The provider is constructed once at server startup via get_provider(settings) and injected into services. It is never instantiated inline in tool or route code.

Options considered

Option A: Hard-code Claude API (rejected)

Simple, but creates a hard subscription dependency. Fails completely for users without a Claude API key. Hostile to the self-hosted ethos of the project.

Option B: Ollama only (rejected)

Removes the cloud dependency but gives no upgrade path for users who want higher quality output and are willing to pay for it.

Option C: Configurable provider with Ollama default (chosen)

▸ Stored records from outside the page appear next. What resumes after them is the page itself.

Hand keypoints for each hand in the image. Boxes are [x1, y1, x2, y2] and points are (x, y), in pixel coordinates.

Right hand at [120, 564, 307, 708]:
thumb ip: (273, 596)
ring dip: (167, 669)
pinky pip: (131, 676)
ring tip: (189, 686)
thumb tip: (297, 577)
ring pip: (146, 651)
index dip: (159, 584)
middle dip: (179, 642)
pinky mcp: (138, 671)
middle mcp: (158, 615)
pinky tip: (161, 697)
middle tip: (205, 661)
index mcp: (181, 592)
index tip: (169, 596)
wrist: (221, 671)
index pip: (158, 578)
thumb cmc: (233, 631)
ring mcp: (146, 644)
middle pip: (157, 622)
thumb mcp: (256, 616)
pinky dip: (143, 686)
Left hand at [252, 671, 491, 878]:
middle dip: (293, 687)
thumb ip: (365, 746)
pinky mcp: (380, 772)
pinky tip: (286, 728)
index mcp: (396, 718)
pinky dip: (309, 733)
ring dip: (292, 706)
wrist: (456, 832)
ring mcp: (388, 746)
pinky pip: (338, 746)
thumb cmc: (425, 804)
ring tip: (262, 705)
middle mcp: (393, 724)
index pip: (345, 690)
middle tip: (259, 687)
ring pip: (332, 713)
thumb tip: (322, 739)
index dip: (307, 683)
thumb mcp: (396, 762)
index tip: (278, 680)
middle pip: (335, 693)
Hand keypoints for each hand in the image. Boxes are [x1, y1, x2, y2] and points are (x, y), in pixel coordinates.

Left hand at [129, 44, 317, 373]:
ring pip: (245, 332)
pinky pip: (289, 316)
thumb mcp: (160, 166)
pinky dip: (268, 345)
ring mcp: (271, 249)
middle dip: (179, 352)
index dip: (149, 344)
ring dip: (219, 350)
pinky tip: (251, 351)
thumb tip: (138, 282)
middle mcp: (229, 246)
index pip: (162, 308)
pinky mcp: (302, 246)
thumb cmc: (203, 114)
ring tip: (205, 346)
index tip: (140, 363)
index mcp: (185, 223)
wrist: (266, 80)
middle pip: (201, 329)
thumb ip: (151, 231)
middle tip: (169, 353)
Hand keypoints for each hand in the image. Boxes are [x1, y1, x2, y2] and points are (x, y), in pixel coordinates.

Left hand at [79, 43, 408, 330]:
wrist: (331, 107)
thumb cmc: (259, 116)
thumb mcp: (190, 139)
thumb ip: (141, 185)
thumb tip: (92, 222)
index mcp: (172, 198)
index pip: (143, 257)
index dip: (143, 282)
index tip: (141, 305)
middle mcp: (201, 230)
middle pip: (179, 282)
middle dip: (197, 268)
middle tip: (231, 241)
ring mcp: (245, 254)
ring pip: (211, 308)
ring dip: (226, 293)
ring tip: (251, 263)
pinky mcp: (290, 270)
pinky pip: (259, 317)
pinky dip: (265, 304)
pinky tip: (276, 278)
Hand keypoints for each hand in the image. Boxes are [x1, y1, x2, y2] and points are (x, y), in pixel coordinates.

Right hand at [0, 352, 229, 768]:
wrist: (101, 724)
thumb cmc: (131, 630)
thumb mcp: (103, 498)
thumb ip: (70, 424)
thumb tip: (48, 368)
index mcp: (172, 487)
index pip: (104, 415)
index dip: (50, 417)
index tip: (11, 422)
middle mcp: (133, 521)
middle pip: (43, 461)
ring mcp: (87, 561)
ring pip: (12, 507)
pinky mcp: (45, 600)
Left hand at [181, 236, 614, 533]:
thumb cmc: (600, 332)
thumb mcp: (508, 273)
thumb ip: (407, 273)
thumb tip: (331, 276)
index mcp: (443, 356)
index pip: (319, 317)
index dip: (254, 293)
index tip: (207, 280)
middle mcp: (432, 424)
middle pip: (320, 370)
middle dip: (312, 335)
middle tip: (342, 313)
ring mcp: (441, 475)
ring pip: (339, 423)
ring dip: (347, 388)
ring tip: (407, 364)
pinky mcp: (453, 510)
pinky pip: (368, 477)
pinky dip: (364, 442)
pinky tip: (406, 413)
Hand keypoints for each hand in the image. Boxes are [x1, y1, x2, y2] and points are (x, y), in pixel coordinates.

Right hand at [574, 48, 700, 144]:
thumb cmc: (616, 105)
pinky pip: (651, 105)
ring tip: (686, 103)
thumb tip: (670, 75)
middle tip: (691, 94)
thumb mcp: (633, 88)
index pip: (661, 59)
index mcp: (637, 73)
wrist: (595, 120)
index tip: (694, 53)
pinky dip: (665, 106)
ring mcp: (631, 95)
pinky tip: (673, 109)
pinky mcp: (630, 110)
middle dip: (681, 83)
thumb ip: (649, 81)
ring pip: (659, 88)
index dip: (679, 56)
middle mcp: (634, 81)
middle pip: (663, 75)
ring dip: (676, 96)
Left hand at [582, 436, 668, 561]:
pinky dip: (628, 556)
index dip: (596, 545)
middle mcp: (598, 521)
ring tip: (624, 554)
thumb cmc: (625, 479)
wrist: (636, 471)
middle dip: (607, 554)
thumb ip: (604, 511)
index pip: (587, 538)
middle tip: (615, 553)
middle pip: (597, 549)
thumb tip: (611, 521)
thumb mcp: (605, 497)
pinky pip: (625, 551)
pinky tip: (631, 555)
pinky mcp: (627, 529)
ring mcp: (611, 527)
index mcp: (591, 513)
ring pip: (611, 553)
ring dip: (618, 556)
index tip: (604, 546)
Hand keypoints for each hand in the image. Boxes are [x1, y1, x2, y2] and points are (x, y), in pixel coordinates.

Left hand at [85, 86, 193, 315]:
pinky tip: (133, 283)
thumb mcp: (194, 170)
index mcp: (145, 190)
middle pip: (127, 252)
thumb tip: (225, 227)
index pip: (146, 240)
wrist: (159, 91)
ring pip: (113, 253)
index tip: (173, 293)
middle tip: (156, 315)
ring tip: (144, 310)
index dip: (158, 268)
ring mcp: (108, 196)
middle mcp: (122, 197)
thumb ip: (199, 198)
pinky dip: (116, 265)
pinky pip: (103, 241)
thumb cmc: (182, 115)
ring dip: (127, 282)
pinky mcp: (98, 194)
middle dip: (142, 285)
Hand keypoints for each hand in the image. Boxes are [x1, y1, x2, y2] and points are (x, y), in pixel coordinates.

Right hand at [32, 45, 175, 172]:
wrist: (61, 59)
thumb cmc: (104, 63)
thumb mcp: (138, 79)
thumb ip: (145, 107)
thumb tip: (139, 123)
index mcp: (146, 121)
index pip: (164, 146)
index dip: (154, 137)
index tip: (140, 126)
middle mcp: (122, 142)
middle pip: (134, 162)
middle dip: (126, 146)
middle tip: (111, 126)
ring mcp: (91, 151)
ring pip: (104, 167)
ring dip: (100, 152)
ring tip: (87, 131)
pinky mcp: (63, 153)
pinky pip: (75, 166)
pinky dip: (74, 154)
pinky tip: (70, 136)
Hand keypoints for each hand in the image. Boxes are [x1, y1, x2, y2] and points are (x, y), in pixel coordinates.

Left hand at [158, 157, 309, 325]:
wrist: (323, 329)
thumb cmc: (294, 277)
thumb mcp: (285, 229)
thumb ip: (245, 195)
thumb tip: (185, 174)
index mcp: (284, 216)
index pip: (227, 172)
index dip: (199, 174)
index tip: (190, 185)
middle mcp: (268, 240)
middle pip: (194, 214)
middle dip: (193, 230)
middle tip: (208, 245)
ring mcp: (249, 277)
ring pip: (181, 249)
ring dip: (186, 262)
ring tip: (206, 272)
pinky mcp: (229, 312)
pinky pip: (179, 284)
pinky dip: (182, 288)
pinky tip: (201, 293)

Works out of the box for self-hosters. Upgrades gracefully to cloud if the user opts in. Degrades gracefully to no AI if neither is configured. Provider abstraction means adding a future provider (e.g. a local OpenAI-compatible endpoint) requires only a new concrete class.

Consequences

  • Positive: No cloud account required to run arr-mcp.
  • Positive: Users with Claude API access get higher quality output by setting one env var.
  • Positive: All AI features work without any AI configured — none degrades to rule-based results.
  • Positive: AI call path is entirely server-side; no API keys reach the browser or MCP client.
  • Negative: Ollama must be running separately — it is not bundled with arr-mcp. Users who want AI features without a cloud account must install Ollama independently.
  • Negative: Output quality on llama3.2:3b will be lower than Claude. For diagnostic narratives this is acceptable; for complex reasoning it may not be.